> **WHAT YOU HAVE TO DO**
Write out, word for word, everything in the items from the line containing "common name: dværgrørhat" down to the line containing "common name: Common moorhen", with both of those lines included.

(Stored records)

....

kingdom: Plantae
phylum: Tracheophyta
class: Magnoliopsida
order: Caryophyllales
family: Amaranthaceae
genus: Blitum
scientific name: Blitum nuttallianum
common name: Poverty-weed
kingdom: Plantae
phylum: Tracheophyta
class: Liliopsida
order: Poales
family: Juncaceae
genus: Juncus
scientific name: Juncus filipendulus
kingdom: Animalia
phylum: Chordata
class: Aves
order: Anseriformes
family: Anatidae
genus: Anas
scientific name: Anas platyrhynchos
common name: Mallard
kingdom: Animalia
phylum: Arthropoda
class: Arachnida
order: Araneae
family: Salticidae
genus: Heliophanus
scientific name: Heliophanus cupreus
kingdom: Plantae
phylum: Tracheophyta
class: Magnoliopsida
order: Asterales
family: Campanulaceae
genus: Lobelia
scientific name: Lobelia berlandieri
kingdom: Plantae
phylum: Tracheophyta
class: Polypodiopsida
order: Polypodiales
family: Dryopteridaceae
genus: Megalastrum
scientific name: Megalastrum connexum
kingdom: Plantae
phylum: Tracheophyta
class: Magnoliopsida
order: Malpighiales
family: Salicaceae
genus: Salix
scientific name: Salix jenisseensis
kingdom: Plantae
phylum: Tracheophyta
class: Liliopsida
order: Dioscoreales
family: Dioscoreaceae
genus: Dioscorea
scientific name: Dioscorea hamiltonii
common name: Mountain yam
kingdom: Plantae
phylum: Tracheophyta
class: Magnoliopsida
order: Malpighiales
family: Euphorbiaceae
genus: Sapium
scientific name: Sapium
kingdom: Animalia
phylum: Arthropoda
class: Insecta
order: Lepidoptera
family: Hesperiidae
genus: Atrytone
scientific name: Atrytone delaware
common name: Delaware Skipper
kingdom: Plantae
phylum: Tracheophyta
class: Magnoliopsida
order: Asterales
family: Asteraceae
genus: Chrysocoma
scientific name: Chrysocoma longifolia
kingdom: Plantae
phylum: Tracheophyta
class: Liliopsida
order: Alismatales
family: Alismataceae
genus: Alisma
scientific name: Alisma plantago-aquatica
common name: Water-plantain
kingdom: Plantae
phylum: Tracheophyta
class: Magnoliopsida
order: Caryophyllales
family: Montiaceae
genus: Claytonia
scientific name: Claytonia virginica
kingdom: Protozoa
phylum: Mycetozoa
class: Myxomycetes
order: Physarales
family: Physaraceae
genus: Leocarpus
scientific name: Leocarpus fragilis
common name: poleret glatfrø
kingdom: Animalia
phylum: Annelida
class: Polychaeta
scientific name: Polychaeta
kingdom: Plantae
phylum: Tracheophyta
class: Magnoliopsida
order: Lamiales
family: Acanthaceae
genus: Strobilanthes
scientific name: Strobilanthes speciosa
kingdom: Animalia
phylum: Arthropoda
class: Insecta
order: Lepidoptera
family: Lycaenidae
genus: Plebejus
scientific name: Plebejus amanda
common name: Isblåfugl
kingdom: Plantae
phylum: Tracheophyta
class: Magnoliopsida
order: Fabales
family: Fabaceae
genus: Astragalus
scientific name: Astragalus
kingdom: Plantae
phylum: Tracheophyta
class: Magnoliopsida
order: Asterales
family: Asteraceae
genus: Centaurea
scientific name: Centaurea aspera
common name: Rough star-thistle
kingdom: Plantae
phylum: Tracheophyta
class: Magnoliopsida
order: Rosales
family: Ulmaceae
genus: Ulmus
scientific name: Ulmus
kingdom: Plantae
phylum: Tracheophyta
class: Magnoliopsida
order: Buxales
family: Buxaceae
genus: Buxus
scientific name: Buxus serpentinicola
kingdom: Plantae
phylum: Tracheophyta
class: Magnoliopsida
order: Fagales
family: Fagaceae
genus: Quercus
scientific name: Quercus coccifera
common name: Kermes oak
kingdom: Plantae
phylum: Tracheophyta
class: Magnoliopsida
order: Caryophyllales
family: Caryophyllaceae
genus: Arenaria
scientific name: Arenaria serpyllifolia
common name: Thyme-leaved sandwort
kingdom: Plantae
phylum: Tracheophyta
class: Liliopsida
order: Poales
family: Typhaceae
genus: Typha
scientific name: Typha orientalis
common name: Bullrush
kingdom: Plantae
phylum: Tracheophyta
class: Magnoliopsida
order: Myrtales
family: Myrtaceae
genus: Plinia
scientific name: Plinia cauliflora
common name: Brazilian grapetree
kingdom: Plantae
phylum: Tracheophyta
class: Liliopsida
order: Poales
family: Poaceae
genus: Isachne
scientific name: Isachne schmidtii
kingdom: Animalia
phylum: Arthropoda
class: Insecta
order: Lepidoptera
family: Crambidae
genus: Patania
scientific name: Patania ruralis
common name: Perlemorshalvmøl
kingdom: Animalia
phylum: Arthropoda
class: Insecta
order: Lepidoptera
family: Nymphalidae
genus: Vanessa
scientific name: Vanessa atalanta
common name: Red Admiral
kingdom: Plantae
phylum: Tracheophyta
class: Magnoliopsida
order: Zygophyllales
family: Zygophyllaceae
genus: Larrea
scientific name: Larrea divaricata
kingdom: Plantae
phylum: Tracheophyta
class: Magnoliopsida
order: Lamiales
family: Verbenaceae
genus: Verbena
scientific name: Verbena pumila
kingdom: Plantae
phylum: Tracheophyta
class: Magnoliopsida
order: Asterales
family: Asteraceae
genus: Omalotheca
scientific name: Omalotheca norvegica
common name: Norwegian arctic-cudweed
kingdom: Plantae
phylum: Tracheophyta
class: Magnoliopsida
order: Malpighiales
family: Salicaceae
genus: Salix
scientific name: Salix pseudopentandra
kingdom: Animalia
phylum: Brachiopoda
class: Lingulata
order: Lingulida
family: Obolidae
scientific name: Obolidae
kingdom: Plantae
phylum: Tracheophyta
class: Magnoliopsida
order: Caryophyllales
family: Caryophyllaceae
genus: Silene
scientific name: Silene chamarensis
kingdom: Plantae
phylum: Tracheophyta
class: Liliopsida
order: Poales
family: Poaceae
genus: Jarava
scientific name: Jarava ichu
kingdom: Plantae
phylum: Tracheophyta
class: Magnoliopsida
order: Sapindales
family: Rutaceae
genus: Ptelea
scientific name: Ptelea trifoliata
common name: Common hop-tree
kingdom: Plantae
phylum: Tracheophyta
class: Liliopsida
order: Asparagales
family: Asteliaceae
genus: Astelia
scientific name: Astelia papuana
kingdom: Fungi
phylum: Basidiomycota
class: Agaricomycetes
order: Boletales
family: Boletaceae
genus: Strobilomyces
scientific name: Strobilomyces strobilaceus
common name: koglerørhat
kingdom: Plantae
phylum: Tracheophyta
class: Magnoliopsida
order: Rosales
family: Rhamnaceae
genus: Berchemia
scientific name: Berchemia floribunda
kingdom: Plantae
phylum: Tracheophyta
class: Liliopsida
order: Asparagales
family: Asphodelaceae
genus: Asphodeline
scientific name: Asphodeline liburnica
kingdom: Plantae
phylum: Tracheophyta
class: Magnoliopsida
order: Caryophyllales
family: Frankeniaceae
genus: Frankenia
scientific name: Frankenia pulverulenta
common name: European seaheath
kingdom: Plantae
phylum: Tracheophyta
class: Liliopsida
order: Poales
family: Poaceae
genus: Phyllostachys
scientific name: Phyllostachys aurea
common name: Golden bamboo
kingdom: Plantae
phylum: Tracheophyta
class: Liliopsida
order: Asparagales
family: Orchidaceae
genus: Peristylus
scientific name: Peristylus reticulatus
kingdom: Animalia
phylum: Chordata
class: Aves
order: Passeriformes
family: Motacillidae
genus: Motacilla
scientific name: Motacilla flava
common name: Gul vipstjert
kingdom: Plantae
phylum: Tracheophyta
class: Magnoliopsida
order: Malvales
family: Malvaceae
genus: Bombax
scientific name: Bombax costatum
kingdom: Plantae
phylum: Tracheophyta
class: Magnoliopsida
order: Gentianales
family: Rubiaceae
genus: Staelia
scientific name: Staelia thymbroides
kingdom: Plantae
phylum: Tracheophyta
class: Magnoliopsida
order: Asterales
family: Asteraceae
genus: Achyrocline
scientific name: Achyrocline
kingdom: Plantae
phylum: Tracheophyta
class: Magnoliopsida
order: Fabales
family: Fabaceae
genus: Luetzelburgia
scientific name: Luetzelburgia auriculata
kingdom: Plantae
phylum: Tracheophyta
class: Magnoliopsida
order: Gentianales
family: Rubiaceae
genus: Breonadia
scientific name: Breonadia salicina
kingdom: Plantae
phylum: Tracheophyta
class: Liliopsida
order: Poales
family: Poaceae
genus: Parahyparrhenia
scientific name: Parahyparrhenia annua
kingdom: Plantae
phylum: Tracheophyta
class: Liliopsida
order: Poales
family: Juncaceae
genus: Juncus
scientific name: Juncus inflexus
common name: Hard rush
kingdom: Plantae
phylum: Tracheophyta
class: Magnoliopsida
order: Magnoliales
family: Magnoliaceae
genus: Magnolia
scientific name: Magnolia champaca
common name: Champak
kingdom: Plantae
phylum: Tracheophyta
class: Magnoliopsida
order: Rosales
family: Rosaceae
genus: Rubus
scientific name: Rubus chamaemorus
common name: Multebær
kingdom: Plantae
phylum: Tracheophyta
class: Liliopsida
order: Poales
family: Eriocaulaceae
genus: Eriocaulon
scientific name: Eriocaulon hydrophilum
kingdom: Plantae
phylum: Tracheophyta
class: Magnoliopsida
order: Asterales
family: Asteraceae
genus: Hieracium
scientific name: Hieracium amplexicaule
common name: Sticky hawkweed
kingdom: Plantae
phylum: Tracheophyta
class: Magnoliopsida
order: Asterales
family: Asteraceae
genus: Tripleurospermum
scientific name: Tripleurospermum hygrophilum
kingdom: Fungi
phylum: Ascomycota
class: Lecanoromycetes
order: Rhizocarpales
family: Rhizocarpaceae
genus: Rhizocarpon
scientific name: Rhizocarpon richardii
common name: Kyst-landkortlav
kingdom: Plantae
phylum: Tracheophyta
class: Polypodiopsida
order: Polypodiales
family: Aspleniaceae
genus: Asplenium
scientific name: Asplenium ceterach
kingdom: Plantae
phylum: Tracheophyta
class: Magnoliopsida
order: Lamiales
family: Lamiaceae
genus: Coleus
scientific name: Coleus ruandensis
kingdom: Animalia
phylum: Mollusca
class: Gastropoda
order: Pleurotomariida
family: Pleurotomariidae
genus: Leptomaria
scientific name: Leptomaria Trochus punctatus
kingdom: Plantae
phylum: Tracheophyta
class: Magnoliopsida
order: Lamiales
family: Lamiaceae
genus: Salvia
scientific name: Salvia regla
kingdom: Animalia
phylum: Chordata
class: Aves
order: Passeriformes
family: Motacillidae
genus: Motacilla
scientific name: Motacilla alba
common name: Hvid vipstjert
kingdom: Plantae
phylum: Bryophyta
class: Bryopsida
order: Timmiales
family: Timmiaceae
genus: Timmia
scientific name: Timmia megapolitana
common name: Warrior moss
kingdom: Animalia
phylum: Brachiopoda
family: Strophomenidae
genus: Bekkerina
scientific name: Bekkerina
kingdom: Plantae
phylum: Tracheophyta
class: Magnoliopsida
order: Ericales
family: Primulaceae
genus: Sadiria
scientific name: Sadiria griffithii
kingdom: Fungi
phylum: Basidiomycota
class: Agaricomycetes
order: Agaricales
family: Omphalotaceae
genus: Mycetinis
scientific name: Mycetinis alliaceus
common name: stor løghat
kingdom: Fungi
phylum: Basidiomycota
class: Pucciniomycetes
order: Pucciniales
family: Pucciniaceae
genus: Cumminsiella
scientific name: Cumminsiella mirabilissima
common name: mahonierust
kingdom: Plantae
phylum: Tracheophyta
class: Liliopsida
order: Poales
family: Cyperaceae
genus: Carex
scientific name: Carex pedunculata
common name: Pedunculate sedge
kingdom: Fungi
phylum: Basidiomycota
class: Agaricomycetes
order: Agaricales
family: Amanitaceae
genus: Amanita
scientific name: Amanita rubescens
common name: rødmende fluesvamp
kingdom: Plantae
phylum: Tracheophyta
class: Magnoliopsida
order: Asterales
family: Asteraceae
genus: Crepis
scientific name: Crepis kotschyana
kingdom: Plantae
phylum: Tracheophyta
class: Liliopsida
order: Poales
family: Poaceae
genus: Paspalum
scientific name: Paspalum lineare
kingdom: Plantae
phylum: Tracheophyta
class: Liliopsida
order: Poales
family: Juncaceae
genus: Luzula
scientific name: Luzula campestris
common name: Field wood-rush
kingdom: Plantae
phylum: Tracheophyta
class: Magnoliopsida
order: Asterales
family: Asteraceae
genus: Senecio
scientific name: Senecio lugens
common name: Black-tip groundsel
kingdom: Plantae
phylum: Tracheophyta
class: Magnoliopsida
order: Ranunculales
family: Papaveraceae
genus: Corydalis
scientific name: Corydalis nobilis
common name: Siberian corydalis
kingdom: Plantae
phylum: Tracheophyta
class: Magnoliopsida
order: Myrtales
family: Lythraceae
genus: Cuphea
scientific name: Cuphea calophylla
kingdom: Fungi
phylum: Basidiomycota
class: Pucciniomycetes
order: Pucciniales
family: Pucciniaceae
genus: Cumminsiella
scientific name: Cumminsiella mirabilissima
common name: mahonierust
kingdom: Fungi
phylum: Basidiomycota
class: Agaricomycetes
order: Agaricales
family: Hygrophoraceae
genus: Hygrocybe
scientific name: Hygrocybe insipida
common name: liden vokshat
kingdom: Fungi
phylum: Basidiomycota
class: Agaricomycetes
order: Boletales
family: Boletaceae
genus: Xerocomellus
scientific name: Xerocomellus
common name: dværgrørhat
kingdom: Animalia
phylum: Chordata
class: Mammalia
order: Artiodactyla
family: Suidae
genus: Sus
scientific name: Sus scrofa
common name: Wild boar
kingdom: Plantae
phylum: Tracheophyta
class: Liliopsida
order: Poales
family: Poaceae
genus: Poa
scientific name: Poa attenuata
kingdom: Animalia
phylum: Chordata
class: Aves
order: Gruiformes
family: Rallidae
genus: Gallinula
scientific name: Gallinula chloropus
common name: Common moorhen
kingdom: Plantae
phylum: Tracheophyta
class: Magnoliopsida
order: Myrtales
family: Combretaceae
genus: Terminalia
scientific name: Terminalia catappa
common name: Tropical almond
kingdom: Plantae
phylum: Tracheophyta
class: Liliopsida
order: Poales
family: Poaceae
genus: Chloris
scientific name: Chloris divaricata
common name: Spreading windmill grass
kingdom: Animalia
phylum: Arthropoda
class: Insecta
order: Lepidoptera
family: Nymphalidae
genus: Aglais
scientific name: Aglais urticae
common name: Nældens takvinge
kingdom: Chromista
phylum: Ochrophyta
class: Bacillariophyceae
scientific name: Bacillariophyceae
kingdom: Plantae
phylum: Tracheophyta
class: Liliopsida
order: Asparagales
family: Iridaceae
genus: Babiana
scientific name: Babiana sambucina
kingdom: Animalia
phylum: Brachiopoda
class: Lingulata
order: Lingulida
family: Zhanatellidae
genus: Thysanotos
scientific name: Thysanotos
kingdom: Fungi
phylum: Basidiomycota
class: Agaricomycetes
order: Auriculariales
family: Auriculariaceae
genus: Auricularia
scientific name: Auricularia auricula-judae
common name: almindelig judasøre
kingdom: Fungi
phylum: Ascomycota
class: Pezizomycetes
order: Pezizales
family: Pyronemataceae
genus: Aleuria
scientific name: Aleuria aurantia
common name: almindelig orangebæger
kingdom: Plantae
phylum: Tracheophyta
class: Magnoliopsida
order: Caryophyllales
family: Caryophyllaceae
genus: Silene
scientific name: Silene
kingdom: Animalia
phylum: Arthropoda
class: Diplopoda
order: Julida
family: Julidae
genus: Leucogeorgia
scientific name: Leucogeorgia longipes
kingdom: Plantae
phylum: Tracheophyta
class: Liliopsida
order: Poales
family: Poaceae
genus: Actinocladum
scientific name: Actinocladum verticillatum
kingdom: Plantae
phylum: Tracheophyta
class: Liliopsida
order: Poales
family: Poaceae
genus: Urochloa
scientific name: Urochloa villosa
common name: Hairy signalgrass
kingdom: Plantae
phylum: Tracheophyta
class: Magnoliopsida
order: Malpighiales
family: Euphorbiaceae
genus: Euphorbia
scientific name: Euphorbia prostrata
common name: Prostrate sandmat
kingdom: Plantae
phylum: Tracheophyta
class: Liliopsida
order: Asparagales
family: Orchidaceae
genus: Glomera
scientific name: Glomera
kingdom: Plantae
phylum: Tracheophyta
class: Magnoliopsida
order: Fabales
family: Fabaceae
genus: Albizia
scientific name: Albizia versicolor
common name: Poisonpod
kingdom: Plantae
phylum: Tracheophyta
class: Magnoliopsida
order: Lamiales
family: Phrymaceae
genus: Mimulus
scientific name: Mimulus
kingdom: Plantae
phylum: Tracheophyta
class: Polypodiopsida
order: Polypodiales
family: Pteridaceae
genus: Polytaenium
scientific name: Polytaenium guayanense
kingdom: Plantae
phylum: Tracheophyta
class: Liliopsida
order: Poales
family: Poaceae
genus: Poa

....

> **COMPLETED EXERCISE**
common name: dværgrørhat
kingdom: Animalia
phylum: Chordata
class: Mammalia
order: Artiodactyla
family: Suidae
genus: Sus
scientific name: Sus scrofa
common name: Wild boar
kingdom: Plantae
phylum: Tracheophyta
class: Liliopsida
order: Poales
family: Poaceae
genus: Poa
scientific name: Poa attenuata
kingdom: Animalia
phylum: Chordata
class: Aves
order: Gruiformes
family: Rallidae
genus: Gallinula
scientific name: Gallinula chloropus
common name: Common moorhen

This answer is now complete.